When the Fed prints money and buys government bonds, investors holding those T-bills can sell them at a higher profit and avoid lower interest rates by moving their money elsewhere. The Fed wants to chase investors out of the bond market and into risker assets. Investors will thus move their money into commodities, stocks, emerging markets and other currencies (via the carry trade). That is the theory as laid out in Ben Bernanke's forthcoming book The Idiot's Guide to Blowing Bubbles, and it is working perfectly—
Strong demand for raw materials from emerging markets and a flood of money promised by the U.S. Federal Reserve are pushing commodities prices to new highs.
The broad rally has gained steam since the Fed indicated in late August it would inject money into the U.S. economy. But the gains also reflect a powerful rebound from the financial crisis in China and other fast-growing markets. These forces may send prices higher still, potentially putting pressure on poor importing nations...
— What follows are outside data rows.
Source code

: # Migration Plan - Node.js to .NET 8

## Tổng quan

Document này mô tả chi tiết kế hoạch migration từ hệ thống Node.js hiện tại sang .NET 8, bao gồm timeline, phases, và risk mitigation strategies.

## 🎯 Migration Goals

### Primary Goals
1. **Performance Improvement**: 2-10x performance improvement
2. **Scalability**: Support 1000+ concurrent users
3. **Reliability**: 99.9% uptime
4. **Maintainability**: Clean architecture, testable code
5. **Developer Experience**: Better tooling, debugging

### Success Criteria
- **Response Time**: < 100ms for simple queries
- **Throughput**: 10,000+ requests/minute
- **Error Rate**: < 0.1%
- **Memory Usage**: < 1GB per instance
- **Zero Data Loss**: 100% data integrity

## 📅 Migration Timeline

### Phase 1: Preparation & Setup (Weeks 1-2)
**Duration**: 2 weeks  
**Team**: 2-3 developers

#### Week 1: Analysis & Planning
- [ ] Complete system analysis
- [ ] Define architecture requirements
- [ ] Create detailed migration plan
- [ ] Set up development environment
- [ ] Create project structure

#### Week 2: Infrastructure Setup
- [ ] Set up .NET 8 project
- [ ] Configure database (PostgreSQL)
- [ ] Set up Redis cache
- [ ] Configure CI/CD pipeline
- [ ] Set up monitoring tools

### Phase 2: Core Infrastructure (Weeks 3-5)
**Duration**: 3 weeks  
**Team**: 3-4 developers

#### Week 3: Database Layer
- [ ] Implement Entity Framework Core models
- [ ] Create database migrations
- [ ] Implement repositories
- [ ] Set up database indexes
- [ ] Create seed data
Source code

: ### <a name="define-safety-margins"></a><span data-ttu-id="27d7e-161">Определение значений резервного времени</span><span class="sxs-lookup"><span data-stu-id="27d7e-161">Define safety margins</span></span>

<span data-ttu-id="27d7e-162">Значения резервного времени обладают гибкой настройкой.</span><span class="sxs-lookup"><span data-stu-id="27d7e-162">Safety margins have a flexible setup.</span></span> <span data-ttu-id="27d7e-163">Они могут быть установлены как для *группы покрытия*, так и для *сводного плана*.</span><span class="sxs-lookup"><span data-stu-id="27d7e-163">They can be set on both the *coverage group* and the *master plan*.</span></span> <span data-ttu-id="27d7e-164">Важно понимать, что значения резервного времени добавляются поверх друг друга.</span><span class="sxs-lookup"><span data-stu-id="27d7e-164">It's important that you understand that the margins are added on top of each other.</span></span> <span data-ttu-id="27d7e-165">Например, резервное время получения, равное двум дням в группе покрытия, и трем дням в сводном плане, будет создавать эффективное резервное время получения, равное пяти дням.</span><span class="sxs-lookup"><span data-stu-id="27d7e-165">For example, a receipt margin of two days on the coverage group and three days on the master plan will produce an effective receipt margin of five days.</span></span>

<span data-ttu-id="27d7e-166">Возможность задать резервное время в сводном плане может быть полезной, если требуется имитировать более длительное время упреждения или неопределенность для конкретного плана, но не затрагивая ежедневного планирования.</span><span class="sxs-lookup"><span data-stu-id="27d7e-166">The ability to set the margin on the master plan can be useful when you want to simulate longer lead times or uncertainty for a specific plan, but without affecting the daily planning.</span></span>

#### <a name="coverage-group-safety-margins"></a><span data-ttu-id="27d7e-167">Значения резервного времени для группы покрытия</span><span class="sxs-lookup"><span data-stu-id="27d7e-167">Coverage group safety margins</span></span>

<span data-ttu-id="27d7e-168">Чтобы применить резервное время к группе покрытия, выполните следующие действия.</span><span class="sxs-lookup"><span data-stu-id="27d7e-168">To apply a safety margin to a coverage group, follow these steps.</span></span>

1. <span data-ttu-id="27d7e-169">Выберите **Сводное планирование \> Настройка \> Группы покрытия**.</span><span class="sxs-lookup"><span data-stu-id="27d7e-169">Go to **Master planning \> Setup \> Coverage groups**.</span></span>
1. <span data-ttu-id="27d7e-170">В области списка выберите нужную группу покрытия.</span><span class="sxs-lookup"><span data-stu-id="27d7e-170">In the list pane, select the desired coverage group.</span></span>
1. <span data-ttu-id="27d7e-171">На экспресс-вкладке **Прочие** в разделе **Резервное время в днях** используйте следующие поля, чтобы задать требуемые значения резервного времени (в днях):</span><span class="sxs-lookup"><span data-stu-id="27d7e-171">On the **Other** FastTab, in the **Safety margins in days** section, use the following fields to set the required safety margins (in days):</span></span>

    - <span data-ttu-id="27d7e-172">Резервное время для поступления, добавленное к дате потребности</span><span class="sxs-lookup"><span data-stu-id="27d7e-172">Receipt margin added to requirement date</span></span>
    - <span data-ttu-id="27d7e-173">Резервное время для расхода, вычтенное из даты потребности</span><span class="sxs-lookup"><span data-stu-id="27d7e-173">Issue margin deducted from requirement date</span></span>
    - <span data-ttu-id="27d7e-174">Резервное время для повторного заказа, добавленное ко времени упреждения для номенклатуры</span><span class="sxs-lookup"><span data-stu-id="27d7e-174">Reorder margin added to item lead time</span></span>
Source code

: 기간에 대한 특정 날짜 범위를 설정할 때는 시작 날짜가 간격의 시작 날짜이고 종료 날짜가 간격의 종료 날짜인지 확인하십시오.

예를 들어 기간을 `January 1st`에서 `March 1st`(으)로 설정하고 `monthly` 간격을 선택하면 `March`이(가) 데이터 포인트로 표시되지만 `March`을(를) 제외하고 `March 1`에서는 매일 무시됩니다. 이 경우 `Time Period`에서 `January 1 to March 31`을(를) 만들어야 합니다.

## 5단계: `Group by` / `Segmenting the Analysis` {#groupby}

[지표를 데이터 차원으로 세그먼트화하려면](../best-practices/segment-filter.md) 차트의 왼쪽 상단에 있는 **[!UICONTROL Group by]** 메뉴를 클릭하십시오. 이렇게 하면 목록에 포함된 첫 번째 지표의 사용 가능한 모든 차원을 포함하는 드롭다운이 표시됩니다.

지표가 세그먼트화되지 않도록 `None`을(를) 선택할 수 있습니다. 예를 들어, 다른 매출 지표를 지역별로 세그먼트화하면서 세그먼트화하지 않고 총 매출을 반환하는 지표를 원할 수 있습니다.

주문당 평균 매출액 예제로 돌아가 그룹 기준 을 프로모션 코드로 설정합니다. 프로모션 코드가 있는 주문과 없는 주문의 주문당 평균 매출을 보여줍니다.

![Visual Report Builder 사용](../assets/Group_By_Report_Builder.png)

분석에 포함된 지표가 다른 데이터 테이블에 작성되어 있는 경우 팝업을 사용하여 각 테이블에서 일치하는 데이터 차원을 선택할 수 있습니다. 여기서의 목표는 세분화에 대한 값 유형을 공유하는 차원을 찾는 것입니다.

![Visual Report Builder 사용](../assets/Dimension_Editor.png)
Commodity prices largely continued a march toward new multi-year records. Copper climbed 2.2% Tuesday and is just pennies from an all-time high. Gold settled at $1,409.80, a new record, and cotton is at its highest in more than 140 years (though neither is near its inflation-adjusted peak). Corn has risen 22% in less than six weeks.
Copper prices (hat tip, Tim Iacono) have risen to $4/pound for the first time since the spring of 2008 (a 28-month high).
Though you wouldn’t know it from the graphic [below], recall that commodity prices surged in early-2008 prior to the financial market collapse later in the year, metals reaching their highs in the spring (copper at about $4.25 in May) while energy prices peaked in July. The price of crude oil is worth keeping a close eye on at this point, however, the big difference between 2008 and 2010 is that, back then, it was run-away demand from Asia that threatened energy market stability. Today, it’s run-away money printing by the Fed.
As I write this, a barrel of crude oil on the NYMEX is selling for about $87. The price has finally broken out of a resistence level (ceiling) of $83-84 that held for months and months. The sky's the limit for the oil price. However, there's no need for concern because high oil prices don't cause recessons, right Ben?
Whereas copper and crude oil are minor league commodities of no immediate concern, there is trouble brewing in the cost of another commodity which will hit many Americans right where they live. Fortune Magazine explains the situation in Why Your Toilet Paper Is Shrinking—
When times are tough, companies don't want to raise prices. Instead the things we take for granted get a little smaller.
Everything shrinks in a recession... [Companies] often use a different tactic to offset things such as new competition or the rising cost of raw materials: cutting quantity while maintaining price. Yet it may not be obvious that your ice cream or OJ containers have shrunk.
Manufacturers must note new specs on packaging, but the changes don't have to be advertised (ever seen a now smaller! label?). Here's a look at one of the most recent examples.
You can easily see that wood pulp prices are even higher now than they were in 2008. Consequently, and unbeknownst to you unless you're paying very close attention—I'm sure you are—Scott 1000 individual toilet paper sheets have been reduced in size incrementally from 4.5 x 4.5 inches to 4.1 x 3.7 inches between 1995 and 2010. Welcome to the 21st century, a time when you pay more for the same or pay the same for less.
Isn't a wonderful time to be alive?
I'm glad to see you're mentioning the "downsizing" of products. It's most apparent if you look at older recipes that refer to package sizes and compare them to what's available in the store - in almost all cases it's an ounce or two less now than it was. Even the half gallon of milk is 62 oz now.